Protecting Oregon’s beavers and salmon from Wildlife Services

Protecting Oregon’s beavers–and salmon–from Wildlife Services

It may sound strange, but the U.S. Department of Agriculture’s Wildlife Services regularly kills Oregon’s official state animal–beavers—with traps, snares, and firearms. In Oregon, beavers on private lands can be killed in unlimited quantities, at any time of year, with no reporting to the state. Adding to this atrocity, no actual damage from a beaver needs to occur–beavers can just be killed, no questions asked.

The reason beavers can be so casually eliminated from the landscape is because they are classified as a “predatory animal” in Oregon. The predatory animal designation for beaver prevents the Oregon Department of Fish and Wildlife from enacting any restrictions on, or even tracking, beaver killings on private land in Oregon. That means our communities don’t know what lands are more resistant or vulnerable to wildfire because of beaver habitat, or where private land beaver killings might be harming important public resources such as Oregon’s invaluable salmon runs.

Numerous studies show beavers benefit endangered salmon and steelhead by creating ponds that provide fish with natural cover and food. Despite these well-established ecological benefits, Wildlife Services killed more than 400 beavers in Oregon in 2016, even in areas where endangered aquatic wildlife are known to rely on beaver ponds for survival. Beavers and their habitat provide significant economic, social, and ecological benefits to Oregonians. Beavers and their dams enhance fire resiliency, clean the water, improve water security, mitigate effects of drought, and create healthy salmon habitat.

Our team is working with Oregon legislators to change the law so that beavers no longer bear that outdated classification.

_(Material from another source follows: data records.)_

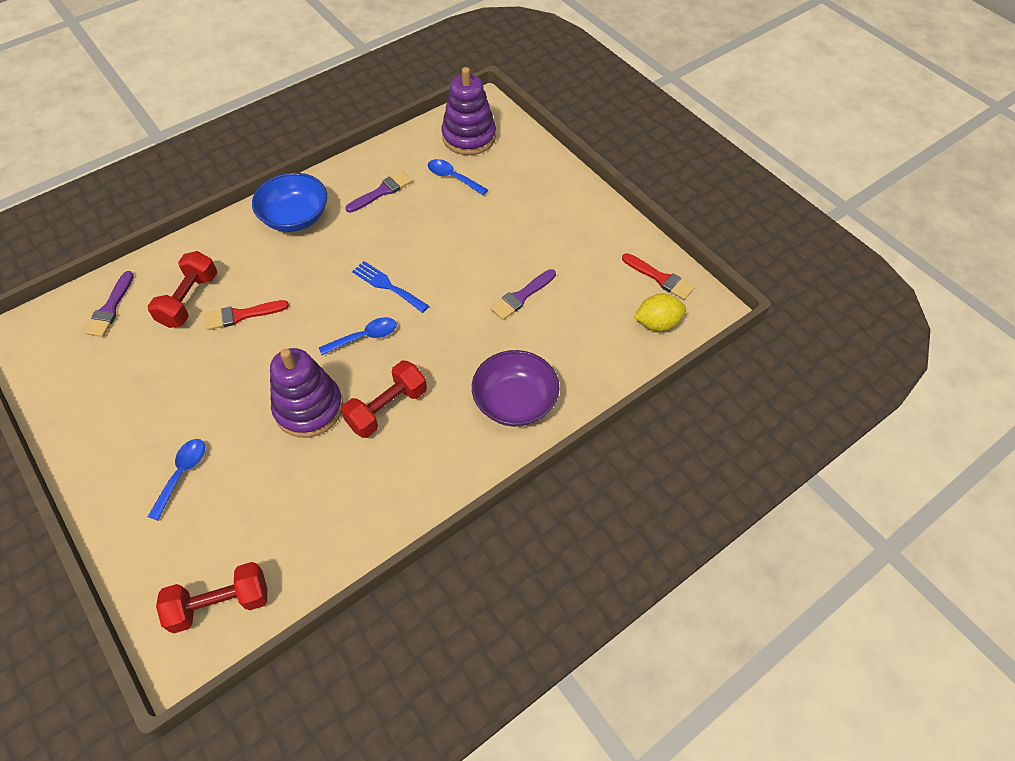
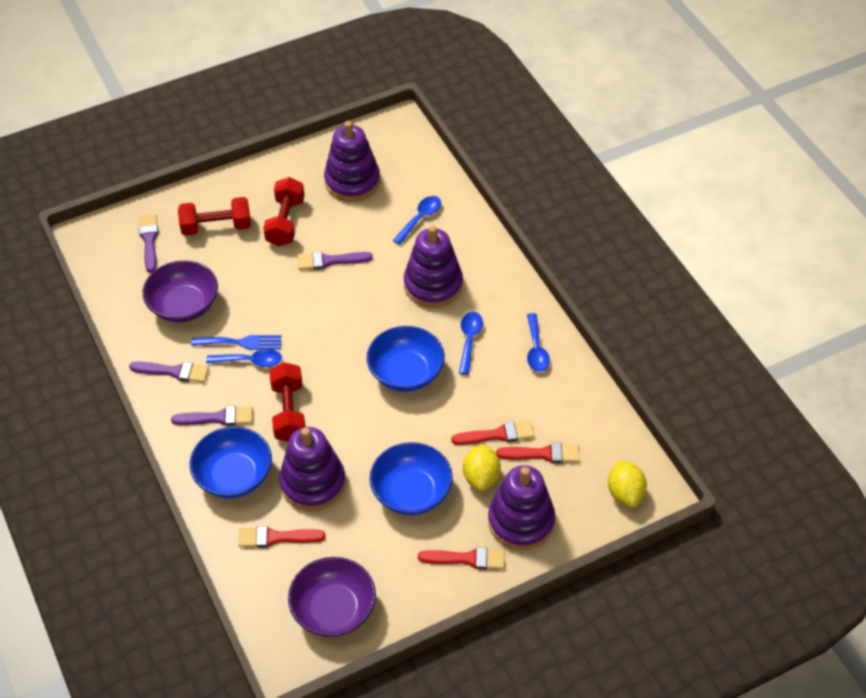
blue bowl: 1 -> 3
blue spoon: 3 -> 4
purple bowl: 1 -> 2
purple brush: 3 -> 4
purple stacking toy: 2 -> 4
red brush: 2 -> 4
yellow lemon: 1 -> 2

The result of this change would be to create an environment where beavers can be better protected and accounted for, and to encourage their presence on the landscape which would improve Oregon’s resilience to wildfire, water security, and overall ecological health.

If the predatory animal designation can be removed from beavers in Oregon, the Oregon Department of Fish and Wildlife could begin to manage beavers on private land as it does other animals including deer and fish. It would also prompt the Oregon Fish and Wildlife Commission to establish a permitting system for beaver management on private land and require landowners to report the number of beavers killed.

It’s time to end open season on Wildlife Services’ killing Oregon’s state animal—the beaver. This “wild west” approach to animal management doesn’t pass muster when you’re likely harming endangered species. Our legal action prompted a pause on beaver killing from 2017-2020, and a biological opinion from the National Marine Fisheries Service that unfortunately allows business as usual to resume.

We will continue our work to hold Wildlife Services accountable for harming threatened and endangered salmon and steelhead, for which a healthy beaver population is essential.

It’s time beavers get the safeguards they deserve. Together with your support, we can ensure these important animals are protected.